Some Positive Developments
The WTO and the International Credit Insurance and Surety Association (ICISA), which brings together the world’s leading companies that provide credit insurance and/or surety bonds, have trade and gender working groups. The problem is that these are Informal Working Groups (IWGs) set up by involved and activist women as opposed to permanent structures within the articles of association of the entities.
They have their work cut out given that it was only the 13th WTO Ministerial Conference (MC13) Declaration which recognized the importance of promoting women’s participation in trade. Another problem is that often women’s participation in trade is merely side lined as a Financial Inclusion initiative for female entrepreneurs, traders, and Micro, Small and Medium-sized Enterprises (MSMEs) as important as it is to help policymakers design gender-responsive trade policies, as opposed to a mainstream activity across the trade ecosystem.

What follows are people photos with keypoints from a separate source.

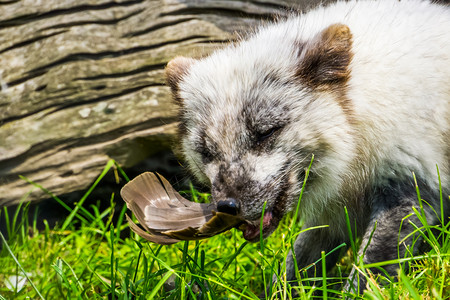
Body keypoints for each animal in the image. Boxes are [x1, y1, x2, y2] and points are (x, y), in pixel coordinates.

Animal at [165, 0, 450, 290]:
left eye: (265, 132)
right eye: (206, 151)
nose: (227, 206)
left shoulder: (409, 191)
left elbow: (366, 276)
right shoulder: (334, 214)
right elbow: (296, 267)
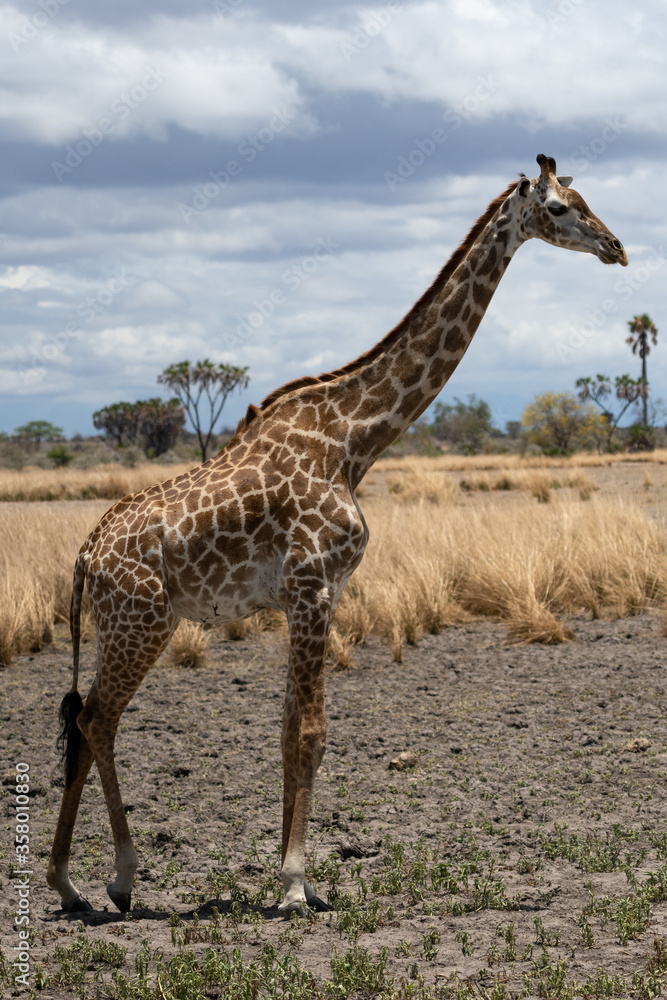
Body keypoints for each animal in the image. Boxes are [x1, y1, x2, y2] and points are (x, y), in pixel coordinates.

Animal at [48, 154, 627, 916]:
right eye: (559, 208)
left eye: (584, 198)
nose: (616, 247)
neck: (357, 441)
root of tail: (86, 553)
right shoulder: (312, 587)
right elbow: (311, 733)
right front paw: (295, 883)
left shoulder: (317, 596)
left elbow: (291, 731)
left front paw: (301, 879)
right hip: (138, 620)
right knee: (97, 719)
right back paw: (114, 877)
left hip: (136, 623)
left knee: (86, 720)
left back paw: (70, 884)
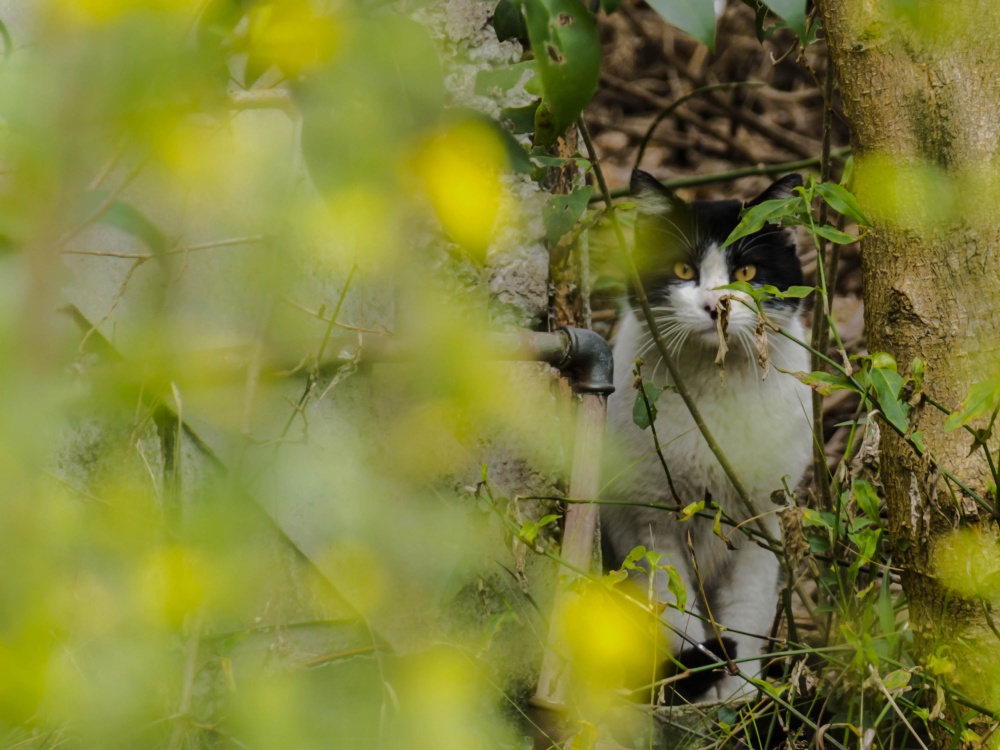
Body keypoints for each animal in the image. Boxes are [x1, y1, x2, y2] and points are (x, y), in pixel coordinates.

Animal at [596, 170, 816, 704]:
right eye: (682, 268)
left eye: (748, 272)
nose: (715, 304)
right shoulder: (644, 519)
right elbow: (673, 610)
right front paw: (695, 681)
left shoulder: (762, 518)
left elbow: (748, 610)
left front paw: (738, 698)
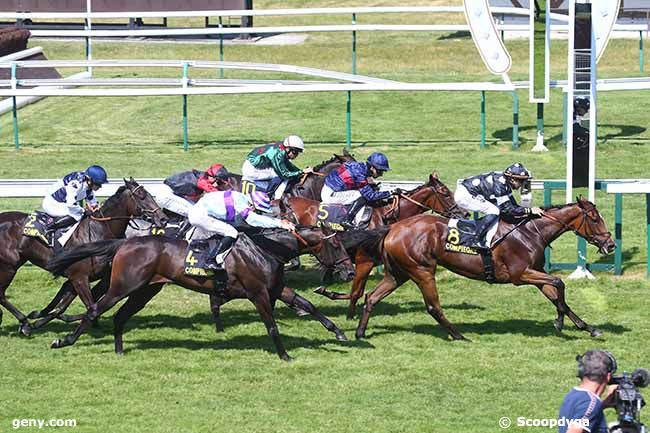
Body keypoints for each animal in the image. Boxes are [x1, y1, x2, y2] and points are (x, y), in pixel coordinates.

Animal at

The WTO’s IWG is also spearheading proposals on developing gender-disaggregated data and statistics relating to women in world trade.

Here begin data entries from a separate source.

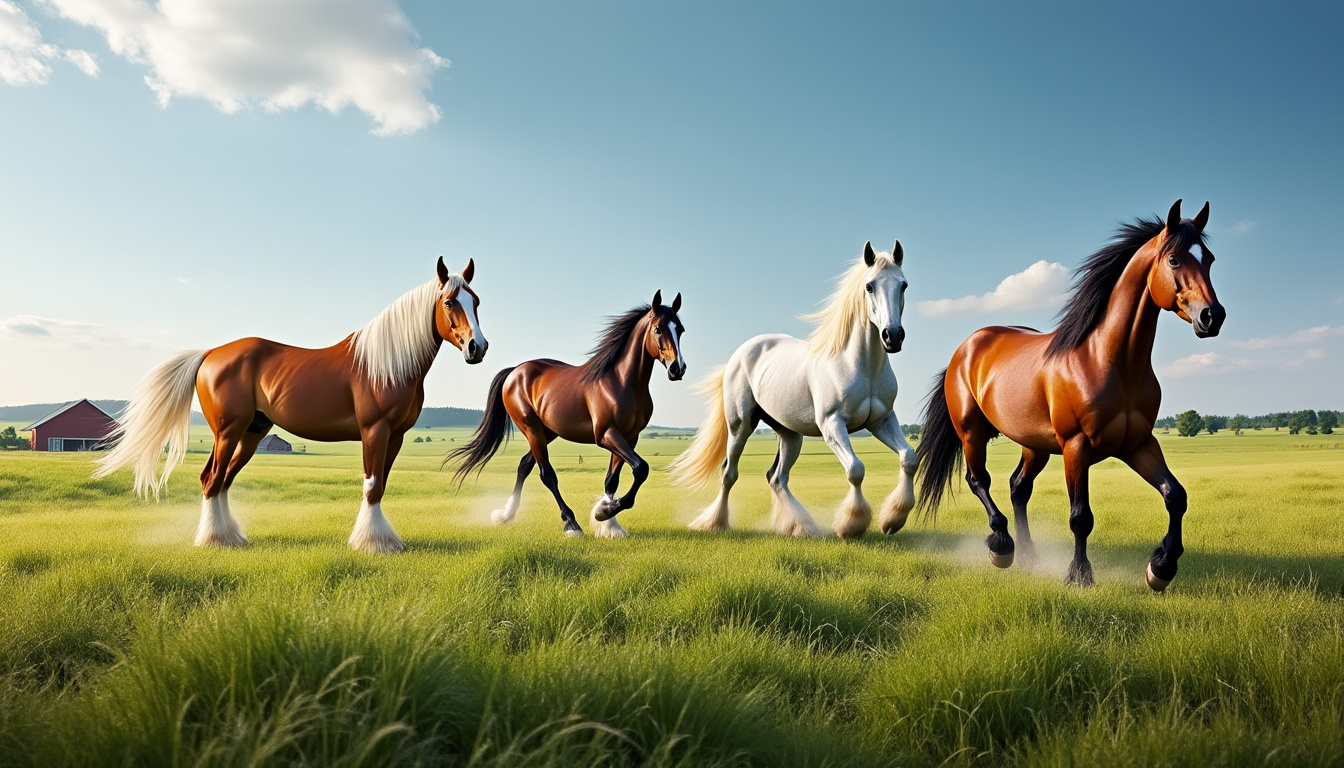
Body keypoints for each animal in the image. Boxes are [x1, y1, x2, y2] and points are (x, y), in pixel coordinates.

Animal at [93, 258, 488, 554]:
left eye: (477, 302)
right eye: (450, 302)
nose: (477, 347)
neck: (385, 364)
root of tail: (210, 354)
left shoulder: (396, 437)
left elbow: (381, 485)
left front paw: (382, 540)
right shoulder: (374, 430)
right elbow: (372, 486)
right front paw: (371, 544)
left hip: (253, 432)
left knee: (223, 480)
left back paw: (231, 538)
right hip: (228, 430)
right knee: (211, 479)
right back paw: (213, 540)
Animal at [445, 291, 686, 538]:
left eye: (681, 329)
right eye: (658, 329)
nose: (677, 368)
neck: (621, 381)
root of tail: (514, 371)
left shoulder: (630, 437)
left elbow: (613, 480)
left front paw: (609, 523)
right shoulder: (606, 435)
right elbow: (641, 469)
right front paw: (604, 512)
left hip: (547, 432)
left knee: (524, 465)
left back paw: (505, 514)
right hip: (531, 428)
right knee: (546, 474)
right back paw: (571, 523)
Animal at [669, 241, 917, 539]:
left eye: (903, 285)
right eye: (869, 286)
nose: (893, 336)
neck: (859, 365)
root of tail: (739, 355)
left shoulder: (881, 421)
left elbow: (909, 459)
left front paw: (892, 520)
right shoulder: (832, 424)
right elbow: (856, 469)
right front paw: (852, 525)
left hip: (790, 435)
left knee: (776, 478)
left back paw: (799, 526)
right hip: (740, 426)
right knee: (729, 474)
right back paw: (716, 523)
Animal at [916, 200, 1226, 590]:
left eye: (1210, 259)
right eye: (1174, 260)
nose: (1212, 316)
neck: (1105, 360)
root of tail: (965, 349)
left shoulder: (1138, 444)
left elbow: (1176, 496)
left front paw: (1161, 567)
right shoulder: (1076, 447)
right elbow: (1081, 516)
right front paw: (1079, 575)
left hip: (1033, 444)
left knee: (1018, 487)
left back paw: (1030, 557)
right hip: (971, 432)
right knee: (980, 481)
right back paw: (1002, 547)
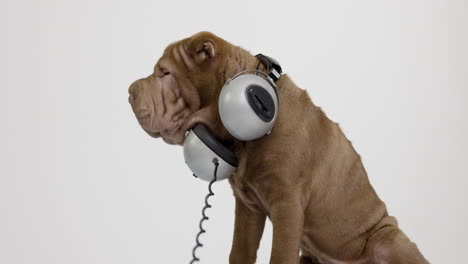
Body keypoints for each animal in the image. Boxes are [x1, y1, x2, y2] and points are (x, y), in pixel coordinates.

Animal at [127, 31, 428, 264]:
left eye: (165, 73)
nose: (130, 91)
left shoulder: (288, 205)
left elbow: (280, 256)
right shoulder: (248, 206)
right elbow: (240, 253)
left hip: (387, 239)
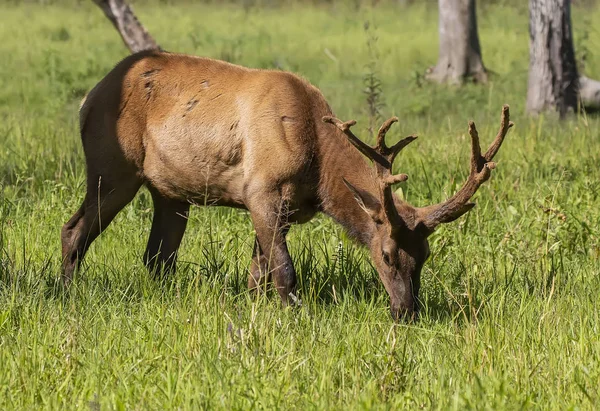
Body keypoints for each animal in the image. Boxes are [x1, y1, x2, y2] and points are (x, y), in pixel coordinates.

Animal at [59, 50, 510, 322]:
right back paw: (65, 292)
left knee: (157, 257)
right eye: (385, 253)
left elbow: (258, 273)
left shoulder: (286, 207)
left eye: (426, 255)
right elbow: (285, 273)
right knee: (74, 229)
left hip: (169, 193)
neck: (318, 169)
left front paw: (256, 314)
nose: (406, 311)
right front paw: (294, 320)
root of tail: (87, 99)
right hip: (112, 167)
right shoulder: (260, 188)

Similarly, ICISA’s Women in Credit Insurance (WICI), founded in 2023, is an informal association of individuals, which strives to increase the representation of women in the trade credit insurance industry especially in leadership roles, through mentorship, speed networking and training. Members include high-flying women experts from Allianz Trade, Aon, Atradius, Coface, FinCred, Marsh and TokioMarine HCC.
The Gambia, a member state of ICIEC, has recently showcased several initiatives under its National Development Plan (2023–2027), including the SheTrades programme and the Jokallenteh Market platform, which connects women farmers to markets. These programmes aim to economically empower women and to achieve significant milestones in training, market linkages, access to finance and public procurement. Notable successes include supporting over 130 women-owned businesses in food safety and quality and securing USD3 million in public tenders for women bidders, specifically for food aid supply.

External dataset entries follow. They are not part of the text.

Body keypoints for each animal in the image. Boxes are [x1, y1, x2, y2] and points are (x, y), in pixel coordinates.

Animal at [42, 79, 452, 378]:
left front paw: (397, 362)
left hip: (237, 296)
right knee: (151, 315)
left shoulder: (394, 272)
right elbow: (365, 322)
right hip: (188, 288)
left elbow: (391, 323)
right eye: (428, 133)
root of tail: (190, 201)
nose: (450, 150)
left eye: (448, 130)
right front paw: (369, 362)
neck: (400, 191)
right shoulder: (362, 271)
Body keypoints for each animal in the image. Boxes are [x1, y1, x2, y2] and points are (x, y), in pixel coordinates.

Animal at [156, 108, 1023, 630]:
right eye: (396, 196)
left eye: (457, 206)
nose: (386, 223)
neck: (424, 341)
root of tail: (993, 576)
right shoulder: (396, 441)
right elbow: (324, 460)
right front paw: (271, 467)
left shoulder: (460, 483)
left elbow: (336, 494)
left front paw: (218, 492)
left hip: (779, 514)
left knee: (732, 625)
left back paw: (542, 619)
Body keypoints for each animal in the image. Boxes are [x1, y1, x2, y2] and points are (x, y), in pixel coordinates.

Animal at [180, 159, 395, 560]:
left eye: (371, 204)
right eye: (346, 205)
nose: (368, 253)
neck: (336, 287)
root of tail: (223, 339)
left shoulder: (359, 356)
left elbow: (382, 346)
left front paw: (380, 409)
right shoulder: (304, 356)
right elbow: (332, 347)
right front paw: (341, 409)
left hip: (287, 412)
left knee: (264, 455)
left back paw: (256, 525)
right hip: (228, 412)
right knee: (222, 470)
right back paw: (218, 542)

Diversity and gender balance is an important consideration for ICIEC, which has 49 member states as shareholders. The Corporation has a total number of 85 employees, of which 14 are female employees, which rightly suggests that there is much room for improvement. Currently Fatma Gamze Sarioglu, serves as the Senior Country Manager for Türkiye at ICIEC, Khady Seye as Country Manager for Senegal, Sabah Al Harbi as Country Manager for the MENA Region, and Eman A. Mahmoud, Country Manager, IsDB and ICIEC’s Cairo Regional Hub.
The consensus remains that there are significant gender disparities in export activities which underscore the imperative of providing enhanced support for women in the realm of international trade. Securing gender equality in domestic legislation is consistent with providing equal conditions for men and women to access economic opportunities brought by international trade whether in business, finance, credit insurance and surety and policy making.
In this context the WTO-sponsored World Trade Congress on Gender on 24-27 June 2025, under the theme “Gender Equality and Innovation: The Keys to Sustainable Trade,” assumed a much greater urgency and importance.